---
name: skillpack-creator
description: Create a reusable SkillPack from a successful completed task. Use when the user wants to convert a one-off research, coding, analysis, or content workflow into a distributable local SkillPack with `skillpack.json`, local skills under `skills/`, starter prompts, start scripts, and an optional zip package.
---

# Skillpack Creator

## Overview

Turn a successful task into a reusable SkillPack. Extract the stable workflow, decide what belongs in a local skill versus pack-level prompts, generate the pack structure, and package it only after the workflow is explicit and repeatable.

## Workflow

### 1. Normalize the source task

Reduce the finished task into a clean execution spec:

- Capture the user goal, concrete deliverable, and the final successful workflow (not the full exploratory transcript).
- List required skills, tools, files, secrets, and environment assumptions.
- Separate deterministic steps from heuristic steps; remove dead ends and debugging noise.
- If the task is still too broad, narrow the scope instead of writing a vague mega-skill. If key success conditions depend on hidden human judgment, mark the pack as a best-effort assistant workflow.
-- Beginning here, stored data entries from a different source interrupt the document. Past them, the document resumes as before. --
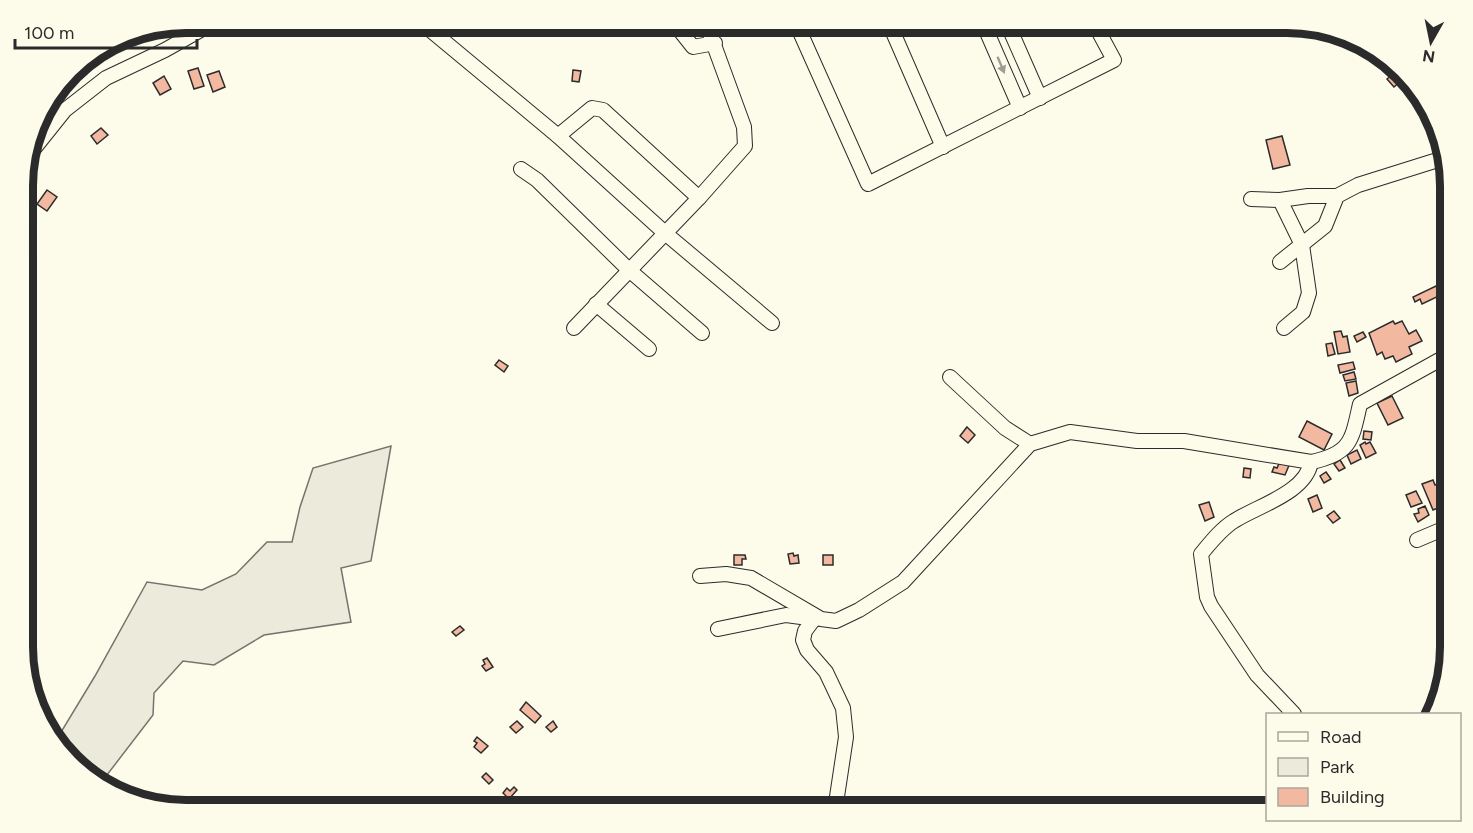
<svg xmlns="http://www.w3.org/2000/svg" width="1473" height="833" font-family="Figtree,sans-serif">
  <rect width="100%" height="100%" fill="#fdfbea"/>
  <path fill="#ecebdb" stroke="#74746e" stroke-width="1.5" d="M391,446L371,561L341,568L351,622L264,635L214,665L183,661L154,693L153,715L100,784L55,742L95,676L147,582L202,590L236,574L267,542H292L300,507L313,468Z"/>
  <g fill="#f2b8a0" stroke="#2b2b2b" stroke-width="1.5">
    <path d="M198,68L204,86L194,89L188,71Z"/>
    <path d="M573,70L581,71L579,82L572,81Z"/>
    <path d="M219,71L225,87L213,92L207,75Z"/>
    <path d="M1394,73L1401,81L1394,87L1387,79Z"/>
    <path d="M164,76L171,89L160,95L153,83Z"/>
    <path d="M101,128L108,135L97,144L91,136Z"/>
    <path d="M1282,136L1290,165L1273,169L1266,140Z"/>
    <path d="M47,190L57,197L47,211L37,204Z"/>
    <path d="M1450,278V288L1442,292L1438,284Z"/>
    <path d="M1436,286L1441,295L1422,304L1420,299L1415,302L1413,297Z"/>
    <path d="M1393,321L1395,324L1402,321L1409,334L1416,330L1422,341L1409,347L1412,354L1396,362L1393,356L1385,359L1382,352L1377,355L1369,333Z"/>
    <path d="M1341,331L1343,337L1347,336L1350,352L1338,354L1334,332Z"/>
    <path d="M1363,332L1366,337L1357,342L1354,336Z"/>
    <path d="M1332,343L1335,354L1328,356L1326,344Z"/>
    <path d="M499,360L508,366L504,372L495,365Z"/>
    <path d="M1353,362L1355,369L1340,373L1338,365Z"/>
    <path d="M1354,372L1356,379L1345,381L1343,375Z"/>
    <path d="M1356,381L1358,393L1349,396L1346,383Z"/>
    <path d="M1392,396L1403,418L1388,425L1377,403Z"/>
    <path d="M1307,421L1332,434L1324,450L1299,437Z"/>
    <path d="M967,427L975,435L968,443L960,436Z"/>
    <path d="M1364,431L1372,432L1371,440L1363,439Z"/>
    <path d="M1365,442L1366,444L1370,442L1376,453L1366,458L1360,445Z"/>
    <path d="M1357,450L1361,459L1351,464L1347,455Z"/>
    <path d="M1281,459L1290,463L1285,475L1272,472L1274,467L1277,468Z"/>
    <path d="M1340,460L1345,468L1339,471L1334,464Z"/>
    <path d="M1244,468L1251,469L1250,478L1243,477Z"/>
    <path d="M1326,472L1331,479L1324,483L1320,476Z"/>
    <path d="M1450,479V503L1433,510L1422,484L1433,480L1435,485Z"/>
    <path d="M1416,491L1422,503L1411,507L1406,495Z"/>
    <path d="M1317,495L1322,508L1313,512L1308,499Z"/>
    <path d="M1209,502L1214,517L1205,521L1199,505Z"/>
    <path d="M1425,506L1429,515L1418,522L1414,514L1419,513L1418,509Z"/>
    <path d="M1334,511L1340,518L1333,523L1327,516Z"/>
    <path d="M793,553L794,556L798,555L799,563L790,564L788,554Z"/>
    <path d="M734,555H745L746,559H742V565H734Z"/>
    <rect x="823" y="555" width="10" height="10"/>
    <path d="M460,626L464,630L456,636L452,632Z"/>
    <path d="M487,658L493,667L486,671L482,666L485,664L483,660Z"/>
    <path d="M1435,691L1438,696L1433,702L1429,695Z"/>
    <path d="M526,702L541,716L535,723L520,710Z"/>
    <path d="M517,721L523,727L516,733L510,727Z"/>
    <path d="M553,721L557,727L551,732L546,727Z"/>
    <path d="M477,737L488,746L481,753L474,747L477,743L474,741Z"/>
    <path d="M486,773L493,780L489,784L482,777Z"/>
    <path d="M514,787L517,790L509,799L503,793L507,788L510,791Z"/>
  </g>
  <g fill="none" stroke-linecap="round" stroke-linejoin="round">
    <defs>
      <g id="minor">
        <path d="M422,23L558,136L665,233L772,323"/>
        <path d="M674,23L693,47L715,43"/>
        <path d="M796,23L868,184L1114,60L1094,23"/>
        <path d="M889,23L943,147"/>
        <path d="M983,23L1020,108"/>
        <path d="M1007,23L1040,98"/>
        <path d="M558,136L592,108L603,110L699,198"/>
        <path d="M25,160L65,110L106,78L165,50L213,23"/>
        <path d="M521,169L537,180L629,270L702,333"/>
        <path d="M1251,199L1280,200L1308,196H1337"/>
        <path d="M1280,200L1302,245L1309,293L1303,312L1284,328"/>
        <path d="M1280,262L1325,226L1337,196L1358,185L1444,158"/>
        <path d="M596,304L649,349"/>
        <path d="M574,328L699,198L745,146L744,127L706,23"/>
        <path d="M950,377L1005,428L1030,444"/>
        <path d="M1417,540L1450,526"/>
        <path d="M700,576L726,574L751,578L821,619L836,621L859,610L903,582L1030,444L1070,432L1137,441H1184L1311,462C1351,454 1352,440 1360,404L1450,354"/>
        <path d="M814,619L805,631L803,640L807,650L826,672L843,708L846,737L835,810"/>
        <path d="M718,629L786,615L816,619"/>
        <path d="M1294,714L1257,675L1211,606L1207,597L1201,554C1211,542 1221,529 1234,521C1257,506 1306,493 1311,462"/>
      </g>
    </defs>
    <use href="#minor" stroke="#2b2b2b" stroke-width="16"/>
    <use href="#minor" stroke="#fdfbea" stroke-width="14"/>
  </g>
  <defs><path id="oneway-solid" d="M-6-.8H1V-3.2L6.5 0L1 3.2V.8H-6Z" transform="scale(1.5)"/></defs>
  <use fill="#9e9d94" href="#oneway-solid" transform="translate(1001 65) rotate(67)"/>
  <path d="M0 0H1473V833H0ZM186 33H1287A153 153 0 0 1 1440 186V647A153 153 0 0 1 1287 800H186A153 153 0 0 1 33 647V186A153 153 0 0 1 186 33Z" fill="#fdfbea" fill-rule="evenodd"/>
  <path fill="none" stroke="#2b2b2b" stroke-width="8" d="M186 33H1287A153 153 0 0 1 1440 186V647A153 153 0 0 1 1287 800H186A153 153 0 0 1 33 647V186A153 153 0 0 1 186 33Z"/>
  <rect x="1266" y="713" width="195" height="108" fill="#fdfbea" stroke="#a9a89e" stroke-width="1.5"/>
  <rect x="1278" y="732" width="30" height="9" fill="#fdfbea" stroke="#a9a89e" stroke-width="1.5"/>
  <text x="1320" y="743" font-size="18" fill="#2b2b2b">Road</text>
  <rect x="1278" y="758" width="30" height="18" fill="#ecebdb" stroke="#a9a89e" stroke-width="1.5"/>
  <text x="1320" y="773" font-size="18" fill="#2b2b2b">Park</text>
  <rect x="1278" y="788" width="30" height="18" fill="#f2b8a0" stroke="#a9a89e" stroke-width="1.5"/>
  <text x="1320" y="803" font-size="18" fill="#2b2b2b">Building</text>
  <g transform="translate(1431 42) rotate(189)" stroke="#fdfbea" stroke-width="4.5" paint-order="stroke">
  <path d="M0-4.5L10 22L0 15L-10 22Z" fill="#2b2b2b"/>
  <text y="-9" font-size="16" font-weight="bold" text-anchor="middle" fill="#2b2b2b">N</text>
  </g>
  <path d="M15 39v9h182v-9" fill="none" stroke="#2b2b2b" stroke-width="3"/>
  <text x="24" y="39" font-size="18" fill="#2b2b2b" stroke="#fdfbea" stroke-width="4.5" paint-order="stroke">100 m</text>
</svg>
Ask for missing stable facts or infer only the low-risk pieces.

### 2. Decide what the pack should contain

- **Local skill** (`skills/`): reusable procedural knowledge. Keep scripts minimal unless reproducibility depends on exact file generation or repetitive shell steps.
- **Scripts** (`scripts/`): repeated shell or file-generation logic where reliability matters.
- **References** (`references/`): detailed schemas, API notes, or conventions that should not bloat `SKILL.md`.
- **Prompts** (`skillpack.json`): 1–3 pack-level starter inputs for the UI — not a DAG or state machine. See `references/skillpack-format.md` for exact pack semantics.
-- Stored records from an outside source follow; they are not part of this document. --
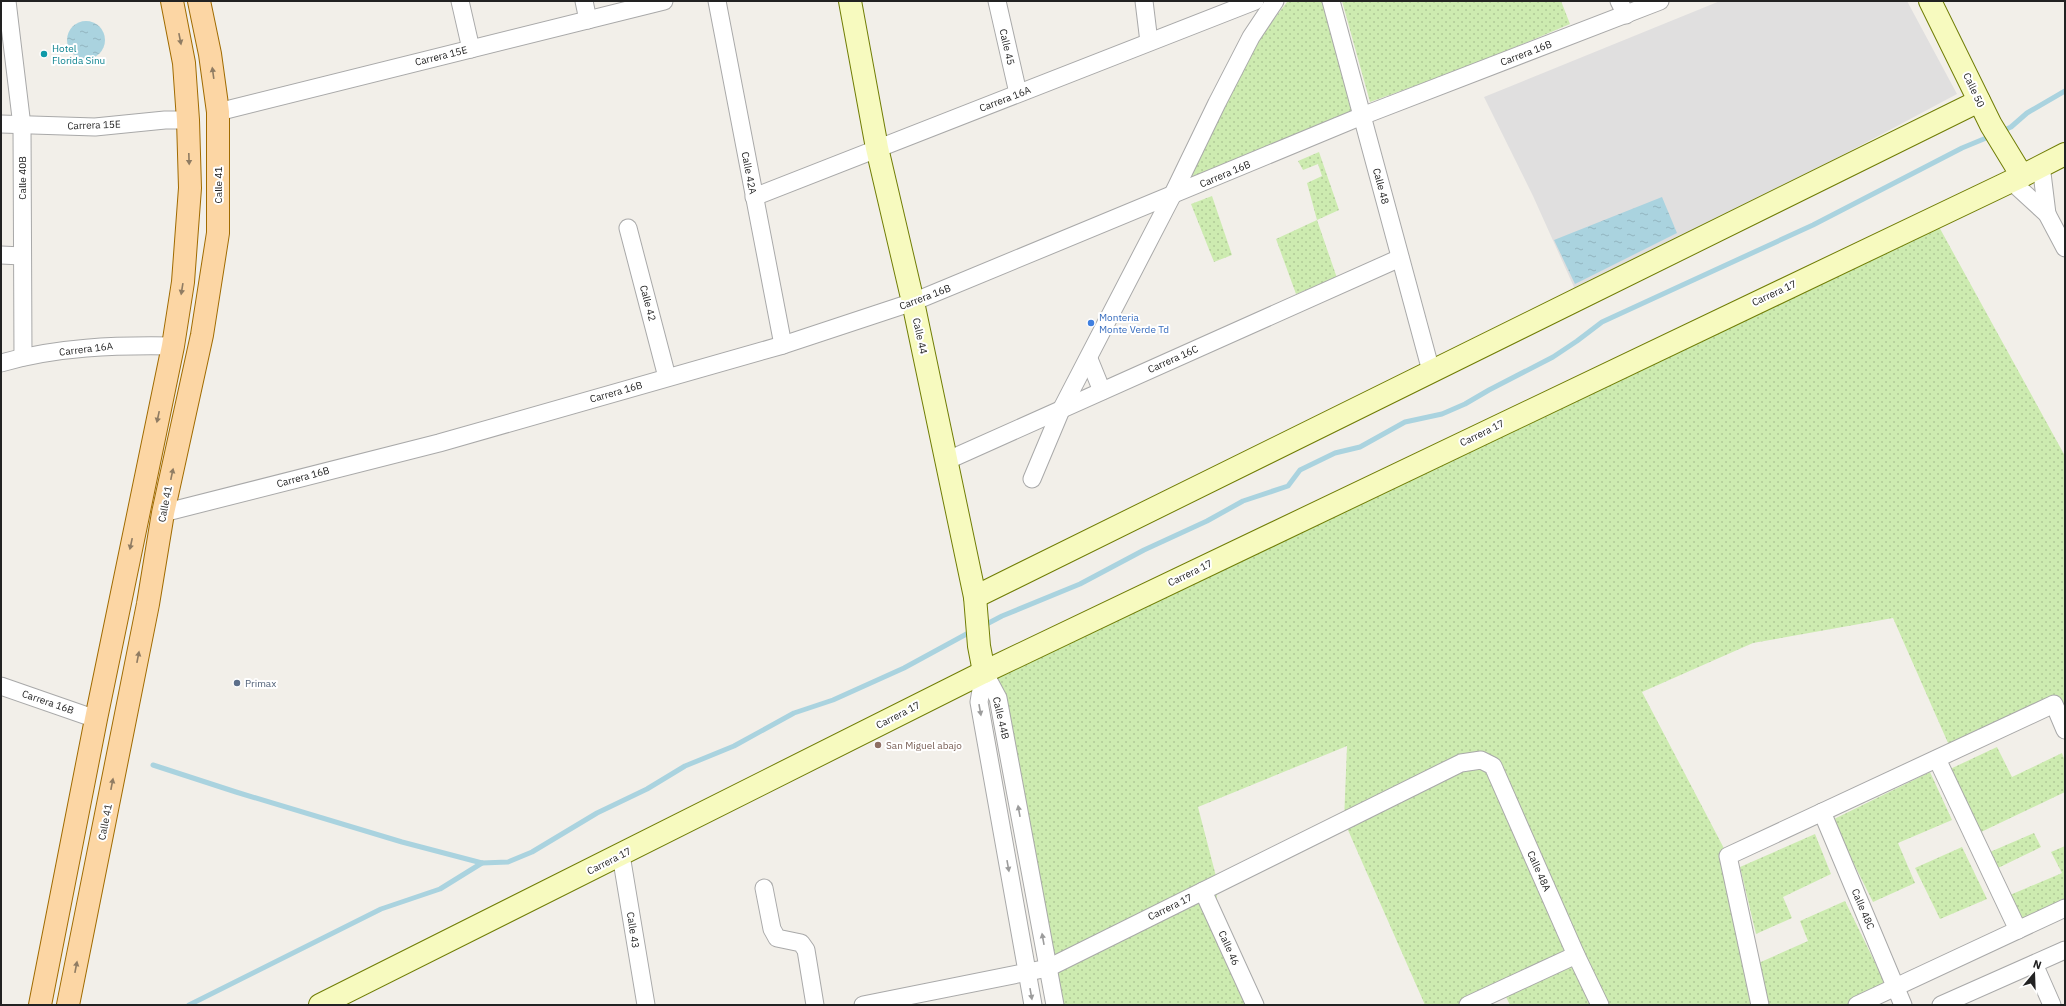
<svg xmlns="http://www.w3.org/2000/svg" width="2066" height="1006" font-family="'IBM Plex Sans',sans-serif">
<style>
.residential{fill:#e0dfdf}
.grass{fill:url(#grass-dots)}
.water{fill:url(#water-ripples)}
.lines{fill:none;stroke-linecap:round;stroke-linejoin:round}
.stream{stroke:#aad3df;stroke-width:5}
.street-casing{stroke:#a9a9a9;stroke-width:19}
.secondary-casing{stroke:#707d05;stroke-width:24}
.primary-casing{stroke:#a06b00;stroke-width:24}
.street{stroke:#fff;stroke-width:17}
.secondary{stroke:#f7fabf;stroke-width:22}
.primary{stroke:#fcd6a4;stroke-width:22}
.oneway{fill:#8f7c63}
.oneway2{fill:#9c9c9c}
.culture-dot{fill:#0f9aa8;stroke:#fff;stroke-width:1.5}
.shop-dot{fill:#3f7fe0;stroke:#fff;stroke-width:1.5}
.service-dot{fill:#5c6f8a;stroke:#fff;stroke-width:1.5}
.education-dot{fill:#8d6e63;stroke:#fff;stroke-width:1.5}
.labels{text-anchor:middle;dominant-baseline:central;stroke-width:4;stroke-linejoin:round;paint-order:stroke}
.street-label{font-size:10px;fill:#222;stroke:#fff}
.culture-label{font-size:10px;fill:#0d838f;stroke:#fff;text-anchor:start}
.shop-label{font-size:10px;fill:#366cbe;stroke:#fff;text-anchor:start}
.service-label{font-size:10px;fill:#4e5e75;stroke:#fff;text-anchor:start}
.education-label{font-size:10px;fill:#785e54;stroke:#fff;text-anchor:start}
</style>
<defs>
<pattern id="grass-dots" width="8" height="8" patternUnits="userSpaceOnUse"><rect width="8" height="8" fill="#cdebb0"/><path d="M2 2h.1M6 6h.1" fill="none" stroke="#b0c997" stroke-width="1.8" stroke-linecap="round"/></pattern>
<pattern id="water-ripples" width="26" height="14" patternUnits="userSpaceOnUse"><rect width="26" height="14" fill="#aad3df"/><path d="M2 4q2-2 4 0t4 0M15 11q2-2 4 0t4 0" fill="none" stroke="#92b5bf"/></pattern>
</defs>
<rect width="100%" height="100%" fill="#f2efe9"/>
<polygon class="residential" points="1720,1 1907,1 1957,94 1578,296 1533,196 1484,97"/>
<g class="grass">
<polygon points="1290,1 1324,1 1354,115 1190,185 1192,168 1261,36 1287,2"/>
<polygon points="1342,1 1561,1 1570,24 1473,65 1370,102"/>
<polygon points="1319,152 1339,210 1317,220 1307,183 1322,176 1318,164 1303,170 1298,161"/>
<polygon points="1212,196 1232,255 1214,262 1191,204"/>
<polygon points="1317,220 1337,278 1296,294 1276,239"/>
<polygon points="1938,225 2065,456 2065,730 2054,705 1952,752 1893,618 1753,643 1642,692 1728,856 1757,1005 1510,1005 1502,989 1468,1005 1425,1005 1344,821 1347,746 1198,807 1218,884 1215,917 1255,1005 1050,1005 984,672"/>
<polygon points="1997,747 2012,777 2062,753 2065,761 2065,792 1979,833 1948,770"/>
<polygon points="1930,772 1952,820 1898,843 1915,883 1873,902 1832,820"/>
<polygon points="2034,833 2041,847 1998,868 1990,852"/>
<polygon points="1815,834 1831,874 1783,897 1792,918 1756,934 1740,867"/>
<polygon points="2065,846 2065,903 2021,923 2010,895 2062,873 2051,852"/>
<polygon points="1962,847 1987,899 1940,919 1915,868"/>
<polygon points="1845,901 1886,985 1846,1005 1763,1005 1754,965 1808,941 1800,921"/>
</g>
<g class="water">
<circle cx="86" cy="40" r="19"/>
<polygon points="1662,197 1677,233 1575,284 1554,240"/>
</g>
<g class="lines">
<g class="stream">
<polyline points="2000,132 2011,127 2027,113 2065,91"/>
<polyline points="983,626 1002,616 1080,584 1144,550 1207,521 1243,501 1288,486 1300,470 1335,453 1360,447 1405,422 1442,414 1465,404 1489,390 1553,357 1577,341 1602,322 1813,225 1962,148 1991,136"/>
<polyline points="153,765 236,792 402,842 482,863 508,862 532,852 597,813 647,789 685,766 734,746 794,713 833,700 904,668 972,631"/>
<polyline points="189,1005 381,909 440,889 482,863"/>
</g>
<g class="street-casing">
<g id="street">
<polyline points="7,1 22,126 23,357"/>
<polyline points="460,1 471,49"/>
<polyline points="584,1 588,20"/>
<polyline points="717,1 783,345"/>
<polyline points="997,1 1018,93"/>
<polyline points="1144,1 1149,42"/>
<polyline points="1331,1 1431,371"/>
<polyline points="1619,1 1626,15"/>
<polyline points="218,112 664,1"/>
<polyline points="1,124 95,127 165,120 188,120"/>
<polyline points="2041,165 2047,214"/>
<polyline points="2011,181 2047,214 2065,248"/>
<polyline points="754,197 1255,1"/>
<polyline points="628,228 667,377"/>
<polyline points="1,255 22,256"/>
<polyline points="1089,359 1102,391"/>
<path d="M1,363C56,347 116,345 173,346"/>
<polyline points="946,461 1400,258"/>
<polyline points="1032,479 1061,410 1172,196 1217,103 1251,37 1275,1"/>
<polyline points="163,513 439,443 783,345 913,302 1362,116 1660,1"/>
<polyline points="984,672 998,698 1055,1005"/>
<polyline points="984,672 979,702 1033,1005"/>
<polyline points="1,686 96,719"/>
<polyline points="1937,759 2018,930"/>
<polyline points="1822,812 1903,1005"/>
<polyline points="621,855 646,1005"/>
<polyline points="764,888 772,929 777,938 801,943 806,950 815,1005"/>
<polyline points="1203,891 1255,1005"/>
<polyline points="2034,964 2052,1005"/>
<polyline points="863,1005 1048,968 1461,763 1481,760 1493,766 1576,955 1600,1005"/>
<polyline points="1468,1005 1576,955"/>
<polyline points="1760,1005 1728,856 2054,704 2065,730"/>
<polyline points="1857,1005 2065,908"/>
<polyline points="1941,1005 2065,950"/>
</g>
</g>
<g class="secondary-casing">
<g id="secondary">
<polyline points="850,1 877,148 913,302 975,597 979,646 984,672"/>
<polyline points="1930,1 1991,125 2022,176"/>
<polyline points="975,597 1979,101"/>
<polyline points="320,1005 984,672 2022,176 2065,154"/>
</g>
</g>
<g class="primary-casing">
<g id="primary">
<polyline points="40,1005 96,719 173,346 183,282 190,188 188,120 184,63 172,1"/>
<polyline points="68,1005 148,604 163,513 202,335 218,233 218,112 210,54 199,1"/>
</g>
</g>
<use href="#street" class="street"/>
<use href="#secondary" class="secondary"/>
<use href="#primary" class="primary"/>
</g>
<defs><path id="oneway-solid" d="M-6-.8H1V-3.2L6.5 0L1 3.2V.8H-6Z"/></defs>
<g class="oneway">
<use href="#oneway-solid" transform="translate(180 39) rotate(79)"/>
<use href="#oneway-solid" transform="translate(213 73) rotate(-98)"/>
<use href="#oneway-solid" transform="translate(189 159) rotate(88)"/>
<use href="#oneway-solid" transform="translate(182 289) rotate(99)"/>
<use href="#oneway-solid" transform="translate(158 417) rotate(102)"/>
<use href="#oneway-solid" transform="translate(172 474) rotate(-78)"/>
<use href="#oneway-solid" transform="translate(131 544) rotate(102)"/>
<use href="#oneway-solid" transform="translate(138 657) rotate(-79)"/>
<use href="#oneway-solid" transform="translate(112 784) rotate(-79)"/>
<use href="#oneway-solid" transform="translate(76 967) rotate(-79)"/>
</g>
<g class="oneway2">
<use href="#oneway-solid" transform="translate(980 710) rotate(80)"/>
<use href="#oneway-solid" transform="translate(1019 811) rotate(-100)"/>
<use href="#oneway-solid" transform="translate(1008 866) rotate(80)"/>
<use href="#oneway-solid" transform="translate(1043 939) rotate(-100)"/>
<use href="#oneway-solid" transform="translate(1031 994) rotate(80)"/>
</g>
<circle class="culture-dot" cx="44" cy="54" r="4"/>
<circle class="shop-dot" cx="1091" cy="323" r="4"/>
<circle class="service-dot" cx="237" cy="683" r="4"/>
<circle class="education-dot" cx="878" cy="745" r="4"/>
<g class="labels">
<g class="street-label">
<text transform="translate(1007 47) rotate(77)">Calle 45</text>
<text transform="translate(1526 53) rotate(-21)">Carrera 16B</text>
<text transform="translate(441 56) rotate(-14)">Carrera 15E</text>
<text transform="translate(1974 90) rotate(65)">Calle 50</text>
<text transform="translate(1005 99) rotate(-21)">Carrera 16A</text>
<text transform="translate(94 125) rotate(-2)">Carrera 15E</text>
<text transform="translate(749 173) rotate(79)">Calle 42A</text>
<text transform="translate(1225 174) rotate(-23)">Carrera 16B</text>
<text transform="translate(22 178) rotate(-90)">Calle 40B</text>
<text transform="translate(218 185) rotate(-90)">Calle 41</text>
<text transform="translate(1381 186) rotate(75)">Calle 48</text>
<text transform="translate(1774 293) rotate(-25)">Carrera 17</text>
<text transform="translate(925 297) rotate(-21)">Carrera 16B</text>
<text transform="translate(648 303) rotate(75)">Calle 42</text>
<text transform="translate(920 336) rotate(78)">Calle 44</text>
<text transform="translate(86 349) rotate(-7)">Carrera 16A</text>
<text transform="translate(1173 359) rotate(-24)">Carrera 16C</text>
<text transform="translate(616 392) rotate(-16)">Carrera 16B</text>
<text transform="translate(1482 433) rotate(-26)">Carrera 17</text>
<text transform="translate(303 477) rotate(-15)">Carrera 16B</text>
<text transform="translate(165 504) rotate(-79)">Calle 41</text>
<text transform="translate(1190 573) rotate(-26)">Carrera 17</text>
<text transform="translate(48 702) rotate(19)">Carrera 16B</text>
<text transform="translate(898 715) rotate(-27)">Carrera 17</text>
<text transform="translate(1001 718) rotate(77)">Calle 44B</text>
<text transform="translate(105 822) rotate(-79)">Calle 41</text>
<text transform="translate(609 861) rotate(-27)">Carrera 17</text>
<text transform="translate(1539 871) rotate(66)">Calle 48A</text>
<text transform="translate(1170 907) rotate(-26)">Carrera 17</text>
<text transform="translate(1863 909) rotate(67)">Calle 48C</text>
<text transform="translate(633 930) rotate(81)">Calle 43</text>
<text transform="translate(1229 948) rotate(66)">Calle 46</text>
</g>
<g class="culture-label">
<text x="52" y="48">Hotel<tspan x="52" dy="12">Florida Sinu</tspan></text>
</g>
<g class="shop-label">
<text x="1099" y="317">Monteria<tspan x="1099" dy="12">Monte Verde Td</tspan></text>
</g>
<g class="service-label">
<text x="245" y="683">Primax</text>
</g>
<g class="education-label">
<text x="886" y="745">San Miguel abajo</text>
</g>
</g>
<rect width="2066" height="1006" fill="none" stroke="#222222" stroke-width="4"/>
<g transform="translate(2034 974) rotate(19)" stroke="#ffffff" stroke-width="3" paint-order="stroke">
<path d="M0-3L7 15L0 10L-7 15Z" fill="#222222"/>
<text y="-6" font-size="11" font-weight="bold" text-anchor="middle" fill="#222222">N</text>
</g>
</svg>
### 3. Create the pack specification

Before writing files, define the pack spec. Prefer one local orchestrator skill plus a small number of external skills. Example minimal manifest:

```json
{
  "name": "company-research",
  "description": "Research a company and produce a summary report",
  "version": "1.0.0",
  "prompts": ["Research {company} and create a report with financials and competitors"],
  "skills": [
    { "name": "research-orchestrator", "source": "./skills/research-orchestrator", "description": "Orchestrate company research across multiple sources" }
  ]
}
```

### 4. Create the local orchestrator skill

Create `skills/<skill-name>/SKILL.md` with frontmatter and imperative workflow instructions:

```yaml
---
name: research-orchestrator
description: "Orchestrate multi-source company research. Use when the user wants a structured company report covering financials, competitors, and market position."
---
```

- Write the stable workflow as imperative steps in the body.
- Add `scripts/` only for fragile or repeated operations; add `references/` only for detailed information.

### 5. Materialize the pack

Use `scripts/scaffold_skillpack.py` when you have the pack spec:

```bash
# Basic
python3 skills/skillpack-creator/scripts/scaffold_skillpack.py \
  --manifest /tmp/skillpack.json \
  --output /absolute/path/to/output-pack

# With zip
python3 skills/skillpack-creator/scripts/scaffold_skillpack.py \
  --manifest /tmp/skillpack.json \
  --output /absolute/path/to/output-pack \
  --zip
```

The script validates the manifest, writes `skillpack.json`, creates `skills/`, copies `start.sh`/`start.bat` from `templates/`, and optionally runs `npx -y @cremini/skillpack zip`.

### 6. Validate the result

Before handing the pack back, confirm:

- The manifest matches the intended pack scope
- Every declared skill has a valid `name`, `source`, and `description`
- Local skills are present under the target pack's `skills/`
- Starter prompts are concrete enough to reproduce the workflow
- Zip only after the pack runs as a directory

## Output Standard

Produce:

1. A short summary of the stabilized workflow.
2. The target pack structure and skill inventory.
3. The created or updated local skill files.
4. The generated `skillpack.json`.
5. Whether the pack was zipped and where the zip lives.